_Texte à analyser:_
Quel avenir pour l’enseignement de la philosophie ?

in coté PHILO.journal de l'enseignement de la philosophie


Quelques remarques sur la réforme de 1992 et le centenaire de la réforme de 1902

Pierre Merle, professeur de sociologie à l’IUFM de Bretagne, a notamment publié L’évaluation des élèves, PUF, 1996 ;

la citoyenneté étudiante, PUF, 1997 ; Sociologie de l’évaluationscolaire, PUF, 1998 ; La démocratisation de l’enseignement, Repères, la découverte, 2002.

Pour le dixième anniversaire de la réforme de 1992 modifiant sensiblement l’organisation des sections de l’enseignement général, un bilan peut être tenté en s’intéressant particulièrement à la façon dont celle-ci a pu modifier la place de l’enseignement de la philosophie. Un vrai bilan nécessiterait, pour être satisfaisant, des investigations multiformes, longues et minutieuses. L’objectif poursuivi est beaucoup plus modeste : poser quelques jalons d’une réflexion forcément incomplète.
La question de l’avenir d’une discipline, c’est-à-dire celle d’une inscription dans la temporalité, ne peut être sérieusement posée sans la connaissance des grandes réformes scolaires passées. Pour cette raison, une analyse de la réforme de 1992 impose un détour préalable à la grande réforme de 1902. Un bilan très rapide du centenaire de cette réforme permet d’aborder d’une façon plus instruite le dixième anniversaire de celle de 1992.
Cette approche, menée dans une perspective holiste des transformations du système d’enseignement, ne doit pas détourner d’une réflexion sur la discipline elle-même : les images sociales de la philosophie et les réformes scolaires qui modifient sa place dans le système d’enseignement ne peuvent en effet exister indépendamment de l’activité même des professeurs de cette discipline, des contenus d’enseignement, et de l’expérience subjective des lycéens qui assistent aux cours de philosophie. La réflexion est donc guidée par une conception du social dans laquelle les caractéristiques du « système » ne sont pas séparées de l’activité des « acteurs ».
La réforme de 1902 : vers la fin des humanités greco-latines ?
La réforme de 1902 a fait l’objet au cours de l’entre-deux-guerres d’un grand nombre d’analyses [1]. Pour comprendre cette réforme, il est nécessaire au préalable de présenter de façon succincte l’organisation du système d’enseignement de la Belle-Epoque.
Toute l’organisation de l’institution éducative de la fin du XIXe est fondée sur la division de la société en classe. L’école primaire est réservée aux enfants des classes populaires (dénommés parfois avec mépris « les petits primaires pauvres ») ; les enfants des classes moyennes poursuivent leur scolarité au-delà de la communale dans l’enseignement primaire supérieur (EPS) ; les enfants de la bourgeoisie entrent dès la classe de dixième au lycée (appelé le « petit lycée ») et poursuivent leur scolarité dans la prestigieuse 6e qui scolarise à l’époque moins de 5 % des garçons d’une génération, soit à peu près l’équivalent de la proportion actuelle des étudiants en classes préparatoires aux grandes écoles. Le lycée, réservé de fait aux enfants des notables au début du XXe siècle, présente deux caractéristiques : il est payant (jusqu’en 1933), l’apprentissage du latin est obligatoire.

_Travail demandé:_
[1] Veuillez recopier le passage du texte sur l’enseignement de la philosophie compris entre « Quelques remarques sur » et « la découverte, 2002. », ces deux mentions incluses.
[2] D’après le texte sur l’enseignement de la philosophie, jusqu’à quelle année le lycée est-il resté payant ?
[3] Prolongez le texte sur l’enseignement de la philosophie à partir de sa dernière phrase.
Vous n’aurez pas besoin des enregistrements.

Enregistrements issus d’une source de données
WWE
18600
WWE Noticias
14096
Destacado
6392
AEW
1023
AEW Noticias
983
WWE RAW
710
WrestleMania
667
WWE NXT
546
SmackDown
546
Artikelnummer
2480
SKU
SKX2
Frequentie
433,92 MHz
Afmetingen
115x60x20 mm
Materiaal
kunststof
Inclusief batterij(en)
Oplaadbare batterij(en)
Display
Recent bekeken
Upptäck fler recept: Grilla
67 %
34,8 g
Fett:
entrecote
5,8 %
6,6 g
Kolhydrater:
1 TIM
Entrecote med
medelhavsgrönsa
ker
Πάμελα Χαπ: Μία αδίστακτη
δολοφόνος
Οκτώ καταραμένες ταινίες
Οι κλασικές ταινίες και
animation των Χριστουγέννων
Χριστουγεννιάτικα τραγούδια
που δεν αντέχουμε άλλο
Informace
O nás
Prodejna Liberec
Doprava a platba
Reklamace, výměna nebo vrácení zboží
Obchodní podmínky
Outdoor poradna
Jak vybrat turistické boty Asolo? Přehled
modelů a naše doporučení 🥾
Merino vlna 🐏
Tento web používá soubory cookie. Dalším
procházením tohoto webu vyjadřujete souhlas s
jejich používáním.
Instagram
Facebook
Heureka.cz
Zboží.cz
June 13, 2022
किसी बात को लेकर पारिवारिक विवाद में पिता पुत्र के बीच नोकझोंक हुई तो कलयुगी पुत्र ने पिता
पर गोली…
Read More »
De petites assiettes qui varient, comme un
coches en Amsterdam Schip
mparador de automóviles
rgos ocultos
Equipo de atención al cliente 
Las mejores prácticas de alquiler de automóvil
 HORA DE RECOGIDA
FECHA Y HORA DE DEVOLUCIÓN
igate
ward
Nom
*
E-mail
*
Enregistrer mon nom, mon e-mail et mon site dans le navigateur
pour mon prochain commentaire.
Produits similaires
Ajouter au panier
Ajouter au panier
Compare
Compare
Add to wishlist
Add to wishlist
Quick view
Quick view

_Réponses successives:_
[1]
Quelques remarques sur la réforme de 1992 et le centenaire de la réforme de 1902

Pierre Merle, professeur de sociologie à l’IUFM de Bretagne, a notamment publié L’évaluation des élèves, PUF, 1996 ;

la citoyenneté étudiante, PUF, 1997 ; Sociologie de l’évaluationscolaire, PUF, 1998 ; La démocratisation de l’enseignement, Repères, la découverte, 2002.

[2] Jusqu’en 1933.

[3]
À la fin du XIXe, lorsque la commission Ribot commence sa réflexion sur un projet de réforme du système d’enseignement, la place de l’enseignement du latin, ligne de démarcation infranchissable entre le lycée et l’EPS, cristallise les polémiques. À titre d’exemple, choisi spécialement pour la revue CôtéPhilo, Darlu, maître de conférences de philosophie à l’Ecole normale supérieure, déclare devant les membres de la commission : « Dieu merci, entre le primaire et le secondaire, il y a la barrière du latin ». Mais, les défenseurs des humanités classiques, pour partie des universitaires, sont concurrencés par les représentants des Chambres de Commerce des grandes villes. Ceux-ci sont sensibles à la complexité croissante des techniques de production et souhaitent qu’une partie de l’élite sociale puisse les maîtriser. La réforme de 1902 débouche sur la création de quatre filières qui vont constituer une partie de l’armature de l’enseignement général au cours du XXe siècle : la filière A (latin-grec), la filière B (latin-langues), la filière C (latin-sciences), la filière D (science-langues). Juste après la réforme, les filières dites modernes, celles dans lesquelles l’apprentissage du grec n’est plus obligatoire, vont connaître le développement le plus rapide, tout particulièrement la filière sciences-langues « purement moderne ». En 1910, les sections C et D scolarisent déjà la moitié des lycéens.
Dès le début des années 20, les analyses menées sur cette réforme sont globalement convergentes : depuis 1902, la filière A est dans une position de faiblesse. Elle offre une spécialisation trop forte par rapport aux autres filières dans lesquelles l’enseignement des langues vivantes et des sciences apportent une diversification des contenus d’enseignement de plus en plus recherchée par l’élite sociale. Le déclin de la filière A vient aussi du fait que, pour les élèves les plus « brillants », l’Ecole normale supérieure est un débouché très limité alors que les élèves des filières scientifiques ont le choix entre plusieurs concours offrant des perspectives moins restreintes (Polytechnique, Centrale, Mines, Ponts et Chaussées...). La réforme de 1925 qui supprime la filière B et pose le principe d’une formation scientifique équivalente entre la filière A et les autres va stopper le déclin des humanités classiques. À partir de 1926, la filière A va en effet accueillir davantage d’élèves. A contrario, la filière C, rebaptisée A’, connaîtra par contre un déclin relatif. Finalement, les réformes de 1902 et 1925 montrent que la quasi absence de formation scientifique constitue un handicap sérieux à la pérennité d’une filière dans l’enseignement général ( [2]).
La réforme de 1992 : vers la fin de la philosophie ?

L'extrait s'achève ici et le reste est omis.